= Work item =
Only the lines that contain the string "source" belong in the answer; pull them from the records.
(Records provided)
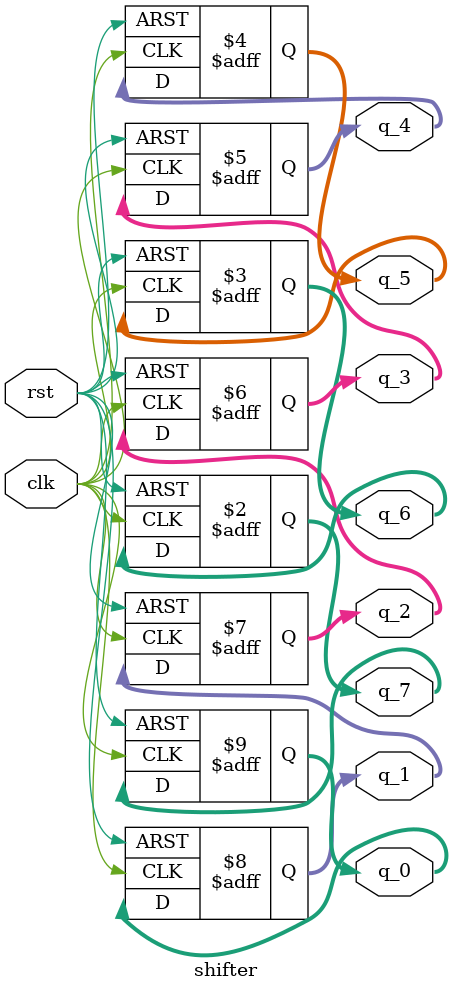
<source format=v>
`timescale 1ns / 1ps


`define D_n 8'b1101_0101
`define D_t 8'b1110_0001
`define D_H 8'b1001_0001
`define D_U 8'b1000_0011
`define D_E 8'b0110_0001
`define D_C 8'b0110_0011
`define D_S 8'b0100_1001


module shifter(rst,clk,q_0,q_1,q_2,q_3,q_4,q_5,q_6,q_7);
    input clk,rst;
    output [7:0]q_7;
    output [7:0]q_6;
    output [7:0]q_5;
    output [7:0]q_4;
    output [7:0]q_3;
    output [7:0]q_2;
    output [7:0]q_1;
    output [7:0]q_0;

    reg [7:0]q_0;
    reg [7:0]q_1;
    reg [7:0]q_2;
    reg [7:0]q_3;
    reg [7:0]q_4;
    reg [7:0]q_5;
    reg [7:0]q_6;
    reg [7:0]q_7;


always@(posedge clk or posedge rst)
    if(rst)
        begin
            q_7 <= `D_n;
            q_6 <= `D_t;
            q_5 <= `D_H;
            q_4 <= `D_U;
            q_3 <= `D_E;
            q_2 <= `D_E;
            q_1 <= `D_C;
            q_0 <= `D_S;
        end
    else
        begin
            q_7 <= q_6;
            q_6 <= q_5;
            q_5 <= q_4;
            q_4 <= q_3;
            q_3 <= q_2;
            q_2 <= q_1;
            q_1 <= q_0;
            q_0 <= q_7;
        end
endmodule

</source>
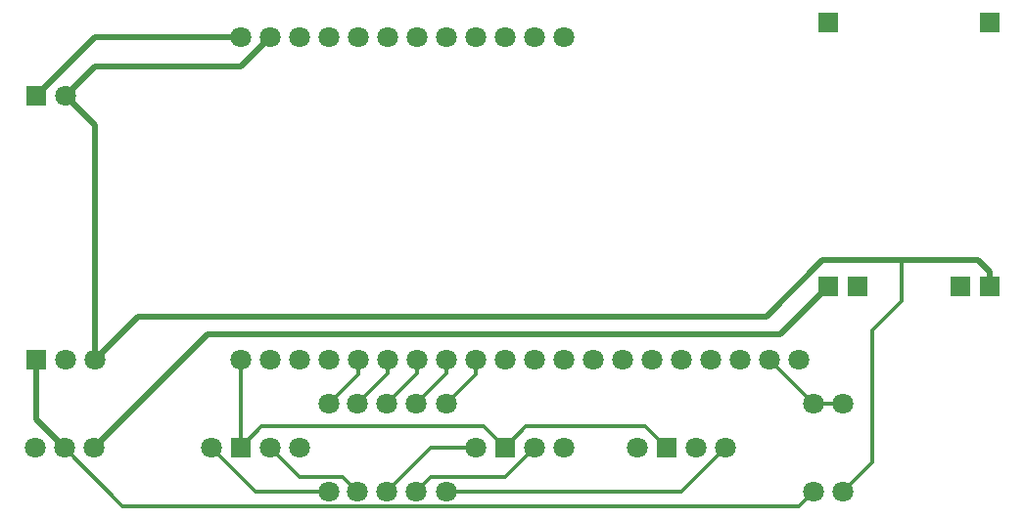
<source format=gtl>
%TF.GenerationSoftware,KiCad,Pcbnew,9.0.0*%
%TF.CreationDate,2025-03-07T17:30:45-08:00*%
%TF.ProjectId,tag,7461672e-6b69-4636-9164-5f7063625858,v0.1*%
%TF.SameCoordinates,Original*%
%TF.FileFunction,Copper,L1,Top*%
%TF.FilePolarity,Positive*%
%FSLAX46Y46*%
G04 Gerber Fmt 4.6, Leading zero omitted, Abs format (unit mm)*
G04 Created by KiCad (PCBNEW 9.0.0) date 2025-03-07 17:30:45*
%MOMM*%
%LPD*%
G01*
G04 APERTURE LIST*
%TA.AperFunction,ComponentPad*%
%ADD10C,1.800000*%
%TD*%
%TA.AperFunction,ComponentPad*%
%ADD11R,1.800000X1.800000*%
%TD*%
%TA.AperFunction,Conductor*%
%ADD12C,0.500000*%
%TD*%
%TA.AperFunction,Conductor*%
%ADD13C,0.300000*%
%TD*%
G04 APERTURE END LIST*
D10*
%TO.P,ESP32_UWB1,1,3V3*%
%TO.N,Net-(ESP32_UWB1-3V3)*%
X125730000Y-109220000D03*
%TO.P,ESP32_UWB1,2,GND*%
%TO.N,unconnected-(ESP32_UWB1-GND-Pad2)*%
X128270000Y-109220000D03*
%TO.P,ESP32_UWB1,3,RST*%
%TO.N,unconnected-(ESP32_UWB1-RST-Pad3)*%
X130810000Y-109220000D03*
%TO.P,ESP32_UWB1,4,GND*%
%TO.N,unconnected-(ESP32_UWB1-GND-Pad4)*%
X133350000Y-109220000D03*
%TO.P,ESP32_UWB1,5,IO2*%
%TO.N,Net-(ESP32_UWB1-IO2)*%
X135890000Y-109220000D03*
%TO.P,ESP32_UWB1,6,IO12*%
%TO.N,Net-(ESP32_UWB1-IO12)*%
X138430000Y-109220000D03*
%TO.P,ESP32_UWB1,7,IO13*%
%TO.N,Net-(ESP32_UWB1-IO13)*%
X140970000Y-109220000D03*
%TO.P,ESP32_UWB1,8,IO14*%
%TO.N,Net-(ESP32_UWB1-IO14)*%
X143510000Y-109220000D03*
%TO.P,ESP32_UWB1,9,IO15*%
%TO.N,Net-(ESP32_UWB1-IO15)*%
X146050000Y-109220000D03*
%TO.P,ESP32_UWB1,10,IO18*%
%TO.N,unconnected-(ESP32_UWB1-IO18-Pad10)*%
X148590000Y-109220000D03*
%TO.P,ESP32_UWB1,11,IO19*%
%TO.N,unconnected-(ESP32_UWB1-IO19-Pad11)*%
X151130000Y-109220000D03*
%TO.P,ESP32_UWB1,12,IO25*%
%TO.N,unconnected-(ESP32_UWB1-IO25-Pad12)*%
X153670000Y-109220000D03*
%TO.P,ESP32_UWB1,13,IO26*%
%TO.N,unconnected-(ESP32_UWB1-IO26-Pad13)*%
X156210000Y-109220000D03*
%TO.P,ESP32_UWB1,14,IO27*%
%TO.N,unconnected-(ESP32_UWB1-IO27-Pad14)*%
X158750000Y-109220000D03*
%TO.P,ESP32_UWB1,15,IO32*%
%TO.N,unconnected-(ESP32_UWB1-IO32-Pad15)*%
X161290000Y-109220000D03*
%TO.P,ESP32_UWB1,16,IO33*%
%TO.N,unconnected-(ESP32_UWB1-IO33-Pad16)*%
X163830000Y-109220000D03*
%TO.P,ESP32_UWB1,17,IO34*%
%TO.N,unconnected-(ESP32_UWB1-IO34-Pad17)*%
X166370000Y-109220000D03*
%TO.P,ESP32_UWB1,18,IO35*%
%TO.N,unconnected-(ESP32_UWB1-IO35-Pad18)*%
X168910000Y-109220000D03*
%TO.P,ESP32_UWB1,19,IO36*%
%TO.N,Net-(ESP32_UWB1-IO36)*%
X171450000Y-109220000D03*
%TO.P,ESP32_UWB1,20,IO39*%
%TO.N,unconnected-(ESP32_UWB1-IO39-Pad20)*%
X173990000Y-109220000D03*
%TO.P,ESP32_UWB1,21,5V0*%
%TO.N,Net-(ESP32_UWB1-5V0)*%
X125730000Y-81280000D03*
%TO.P,ESP32_UWB1,22,GND*%
%TO.N,Net-(Battery_Charger1-OUT-)*%
X128270000Y-81280000D03*
%TO.P,ESP32_UWB1,23,IO3*%
%TO.N,unconnected-(ESP32_UWB1-IO3-Pad23)*%
X130810000Y-81280000D03*
%TO.P,ESP32_UWB1,24,IO1*%
%TO.N,unconnected-(ESP32_UWB1-IO1-Pad24)*%
X133350000Y-81280000D03*
%TO.P,ESP32_UWB1,25,IO0*%
%TO.N,unconnected-(ESP32_UWB1-IO0-Pad25)*%
X135890000Y-81280000D03*
%TO.P,ESP32_UWB1,26,IO4*%
%TO.N,unconnected-(ESP32_UWB1-IO4-Pad26)*%
X138430000Y-81280000D03*
%TO.P,ESP32_UWB1,27,IO5*%
%TO.N,unconnected-(ESP32_UWB1-IO5-Pad27)*%
X140970000Y-81280000D03*
%TO.P,ESP32_UWB1,28,IO16*%
%TO.N,unconnected-(ESP32_UWB1-IO16-Pad28)*%
X143510000Y-81280000D03*
%TO.P,ESP32_UWB1,29,IO17*%
%TO.N,unconnected-(ESP32_UWB1-IO17-Pad29)*%
X146050000Y-81280000D03*
%TO.P,ESP32_UWB1,30,IO21*%
%TO.N,unconnected-(ESP32_UWB1-IO21-Pad30)*%
X148590000Y-81280000D03*
%TO.P,ESP32_UWB1,31,IO22*%
%TO.N,unconnected-(ESP32_UWB1-IO22-Pad31)*%
X151130000Y-81280000D03*
%TO.P,ESP32_UWB1,32,IO23*%
%TO.N,unconnected-(ESP32_UWB1-IO23-Pad32)*%
X153670000Y-81280000D03*
%TD*%
D11*
%TO.P,5V_DC_DC_Converter1,1,+*%
%TO.N,Net-(5V_DC_DC_Converter1-+-Pad1)*%
X108050000Y-109220000D03*
D10*
%TO.P,5V_DC_DC_Converter1,2,CTL*%
%TO.N,unconnected-(5V_DC_DC_Converter1-CTL-Pad2)*%
X110590000Y-109220000D03*
%TO.P,5V_DC_DC_Converter1,3,-*%
%TO.N,Net-(Battery_Charger1-OUT-)*%
X113130000Y-109220000D03*
D11*
%TO.P,5V_DC_DC_Converter1,4,+*%
%TO.N,Net-(ESP32_UWB1-5V0)*%
X108050000Y-86360000D03*
D10*
%TO.P,5V_DC_DC_Converter1,5,-*%
%TO.N,Net-(Battery_Charger1-OUT-)*%
X110590000Y-86360000D03*
%TD*%
%TO.P,R1,1*%
%TO.N,Net-(RGB_LED_ROUND1-R)*%
X133350000Y-120650000D03*
%TO.P,R1,2*%
%TO.N,Net-(ESP32_UWB1-IO2)*%
X133350000Y-113030000D03*
%TD*%
%TO.P,RGB_LED_ROUND1,1,R*%
%TO.N,Net-(RGB_LED_ROUND1-R)*%
X123190000Y-116840000D03*
D11*
%TO.P,RGB_LED_ROUND1,2,VCC*%
%TO.N,Net-(ESP32_UWB1-3V3)*%
X125730000Y-116840000D03*
D10*
%TO.P,RGB_LED_ROUND1,3,G*%
%TO.N,Net-(RGB_LED_ROUND1-G)*%
X128270000Y-116840000D03*
%TO.P,RGB_LED_ROUND1,4,B*%
%TO.N,unconnected-(RGB_LED_ROUND1-B-Pad4)*%
X130810000Y-116840000D03*
%TD*%
%TO.P,R5,1*%
%TO.N,Net-(RGB_LED_ROUND3-B)*%
X143510000Y-120650000D03*
%TO.P,R5,2*%
%TO.N,Net-(ESP32_UWB1-IO15)*%
X143510000Y-113030000D03*
%TD*%
%TO.P,R2,1*%
%TO.N,Net-(RGB_LED_ROUND1-G)*%
X135860000Y-120650000D03*
%TO.P,R2,2*%
%TO.N,Net-(ESP32_UWB1-IO12)*%
X135860000Y-113030000D03*
%TD*%
%TO.P,RGB_LED_ROUND3,1,R*%
%TO.N,unconnected-(RGB_LED_ROUND3-R-Pad1)*%
X160020000Y-116840000D03*
D11*
%TO.P,RGB_LED_ROUND3,2,VCC*%
%TO.N,Net-(ESP32_UWB1-3V3)*%
X162560000Y-116840000D03*
D10*
%TO.P,RGB_LED_ROUND3,3,G*%
%TO.N,unconnected-(RGB_LED_ROUND3-G-Pad3)*%
X165100000Y-116840000D03*
%TO.P,RGB_LED_ROUND3,4,B*%
%TO.N,Net-(RGB_LED_ROUND3-B)*%
X167640000Y-116840000D03*
%TD*%
%TO.P,R4,1*%
%TO.N,Net-(RGB_LED_ROUND2-G)*%
X140940000Y-120650000D03*
%TO.P,R4,2*%
%TO.N,Net-(ESP32_UWB1-IO14)*%
X140940000Y-113030000D03*
%TD*%
%TO.P,RGB_LED_ROUND2,1,R*%
%TO.N,Net-(RGB_LED_ROUND2-R)*%
X146050000Y-116840000D03*
D11*
%TO.P,RGB_LED_ROUND2,2,VCC*%
%TO.N,Net-(ESP32_UWB1-3V3)*%
X148590000Y-116840000D03*
D10*
%TO.P,RGB_LED_ROUND2,3,G*%
%TO.N,Net-(RGB_LED_ROUND2-G)*%
X151130000Y-116840000D03*
%TO.P,RGB_LED_ROUND2,4,B*%
%TO.N,unconnected-(RGB_LED_ROUND2-B-Pad4)*%
X153670000Y-116840000D03*
%TD*%
%TO.P,R3,1*%
%TO.N,Net-(RGB_LED_ROUND2-R)*%
X138360000Y-120650000D03*
%TO.P,R3,2*%
%TO.N,Net-(ESP32_UWB1-IO13)*%
X138360000Y-113030000D03*
%TD*%
%TO.P,R7,1*%
%TO.N,Net-(ESP32_UWB1-IO36)*%
X177800000Y-113030000D03*
%TO.P,R7,2*%
%TO.N,Net-(Battery_Charger1-OUT-)*%
X177800000Y-120650000D03*
%TD*%
%TO.P,ON_OFF_SWITCH1,1*%
%TO.N,unconnected-(ON_OFF_SWITCH1-Pad1)*%
X107950000Y-116840000D03*
%TO.P,ON_OFF_SWITCH1,2*%
%TO.N,Net-(5V_DC_DC_Converter1-+-Pad1)*%
X110490000Y-116840000D03*
%TO.P,ON_OFF_SWITCH1,3*%
%TO.N,Net-(Battery_Charger1-OUT+)*%
X113030000Y-116840000D03*
%TD*%
%TO.P,R6,1*%
%TO.N,Net-(5V_DC_DC_Converter1-+-Pad1)*%
X175260000Y-120650000D03*
%TO.P,R6,2*%
%TO.N,Net-(ESP32_UWB1-IO36)*%
X175260000Y-113030000D03*
%TD*%
D11*
%TO.P,Battery_Charger1,1,+*%
%TO.N,unconnected-(Battery_Charger1-+-Pad1)*%
X176530000Y-80010000D03*
%TO.P,Battery_Charger1,2,-*%
%TO.N,unconnected-(Battery_Charger1---Pad2)*%
X190500000Y-80010000D03*
%TO.P,Battery_Charger1,3,OUT+*%
%TO.N,Net-(Battery_Charger1-OUT+)*%
X176530000Y-102870000D03*
%TO.P,Battery_Charger1,4,B+*%
%TO.N,unconnected-(Battery_Charger1-B+-Pad4)*%
X179070000Y-102870000D03*
%TO.P,Battery_Charger1,5,B-*%
%TO.N,unconnected-(Battery_Charger1-B--Pad5)*%
X187960000Y-102870000D03*
%TO.P,Battery_Charger1,6,OUT-*%
%TO.N,Net-(Battery_Charger1-OUT-)*%
X190500000Y-102870000D03*
%TD*%
D12*
%TO.N,Net-(ESP32_UWB1-5V0)*%
X113130000Y-81280000D02*
X125730000Y-81280000D01*
X108050000Y-86360000D02*
X113130000Y-81280000D01*
%TO.N,Net-(5V_DC_DC_Converter1-+-Pad1)*%
X108050000Y-109220000D02*
X108050000Y-114400000D01*
D13*
X174009000Y-121901000D02*
X115551000Y-121901000D01*
D12*
X108050000Y-114400000D02*
X110490000Y-116840000D01*
D13*
X115551000Y-121901000D02*
X110490000Y-116840000D01*
X175260000Y-120650000D02*
X174009000Y-121901000D01*
%TO.N,Net-(ESP32_UWB1-IO2)*%
X135890000Y-110490000D02*
X135890000Y-109220000D01*
X133350000Y-113030000D02*
X135890000Y-110490000D01*
%TO.N,Net-(ESP32_UWB1-3V3)*%
X148590000Y-116840000D02*
X150430000Y-115000000D01*
X150430000Y-115000000D02*
X160720000Y-115000000D01*
X125730000Y-116840000D02*
X127570000Y-115000000D01*
X162560000Y-116840000D02*
X160720000Y-115000000D01*
X146750000Y-115000000D02*
X148590000Y-116840000D01*
X125730000Y-116840000D02*
X125730000Y-109220000D01*
X127570000Y-115000000D02*
X146750000Y-115000000D01*
%TO.N,Net-(ESP32_UWB1-IO36)*%
X175260000Y-113030000D02*
X171450000Y-109220000D01*
X175260000Y-113030000D02*
X177800000Y-113030000D01*
%TO.N,Net-(ESP32_UWB1-IO12)*%
X135860000Y-113030000D02*
X138430000Y-110460000D01*
X138430000Y-110460000D02*
X138430000Y-109220000D01*
%TO.N,Net-(ESP32_UWB1-IO14)*%
X143510000Y-110460000D02*
X143510000Y-109220000D01*
X140970000Y-112960000D02*
X140900000Y-113030000D01*
X142900000Y-109220000D02*
X143410000Y-109220000D01*
X140940000Y-113030000D02*
X143510000Y-110460000D01*
%TO.N,Net-(ESP32_UWB1-IO13)*%
X138360000Y-113030000D02*
X140970000Y-110420000D01*
X138430000Y-113000000D02*
X138400000Y-113030000D01*
X140970000Y-110420000D02*
X140970000Y-109220000D01*
%TO.N,Net-(RGB_LED_ROUND1-R)*%
X127000000Y-120650000D02*
X133350000Y-120650000D01*
X123190000Y-116840000D02*
X127000000Y-120650000D01*
%TO.N,Net-(RGB_LED_ROUND1-G)*%
X130810000Y-119380000D02*
X134590000Y-119380000D01*
X134590000Y-119380000D02*
X135860000Y-120650000D01*
X128270000Y-116840000D02*
X130810000Y-119380000D01*
%TO.N,Net-(RGB_LED_ROUND2-R)*%
X146050000Y-116840000D02*
X142170000Y-116840000D01*
X142170000Y-116840000D02*
X138360000Y-120650000D01*
%TO.N,Net-(RGB_LED_ROUND2-G)*%
X148590000Y-119380000D02*
X142210000Y-119380000D01*
X142210000Y-119380000D02*
X140940000Y-120650000D01*
X151130000Y-116840000D02*
X148590000Y-119380000D01*
%TO.N,Net-(ESP32_UWB1-IO15)*%
X143510000Y-113030000D02*
X146050000Y-110490000D01*
X143510000Y-113000000D02*
X143480000Y-113030000D01*
X146050000Y-110490000D02*
X146050000Y-109220000D01*
D12*
%TO.N,Net-(Battery_Charger1-OUT+)*%
X122870000Y-107000000D02*
X113030000Y-116840000D01*
X172400000Y-107000000D02*
X122870000Y-107000000D01*
X176530000Y-102870000D02*
X172400000Y-107000000D01*
D13*
%TO.N,Net-(Battery_Charger1-OUT-)*%
X180340000Y-118110000D02*
X180340000Y-106680000D01*
D12*
X113130000Y-88900000D02*
X113130000Y-109220000D01*
X171198000Y-105500000D02*
X176065696Y-100632304D01*
X189532304Y-100632304D02*
X190500000Y-101600000D01*
X190500000Y-101600000D02*
X190500000Y-102870000D01*
X110590000Y-86360000D02*
X113130000Y-83820000D01*
D13*
X180340000Y-106680000D02*
X182880000Y-104140000D01*
X182880000Y-104140000D02*
X182880000Y-100632304D01*
D12*
X116850000Y-105500000D02*
X171198000Y-105500000D01*
X113130000Y-83820000D02*
X125730000Y-83820000D01*
X176065696Y-100632304D02*
X189532304Y-100632304D01*
D13*
X177800000Y-120650000D02*
X180340000Y-118110000D01*
D12*
X182880000Y-100632304D02*
X189532304Y-100632304D01*
X113130000Y-109220000D02*
X116850000Y-105500000D01*
X182880000Y-100632304D02*
X176065696Y-100632304D01*
X110590000Y-86360000D02*
X113130000Y-88900000D01*
X125730000Y-83820000D02*
X128270000Y-81280000D01*
D13*
%TO.N,Net-(RGB_LED_ROUND3-B)*%
X163830000Y-120650000D02*
X143510000Y-120650000D01*
X167640000Y-116840000D02*
X163830000Y-120650000D01*
%TD*%
M02*

</source>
(End Records provided)
= Answer to this problem =
<source format=v>
</source>
<source format=gtl>
</source>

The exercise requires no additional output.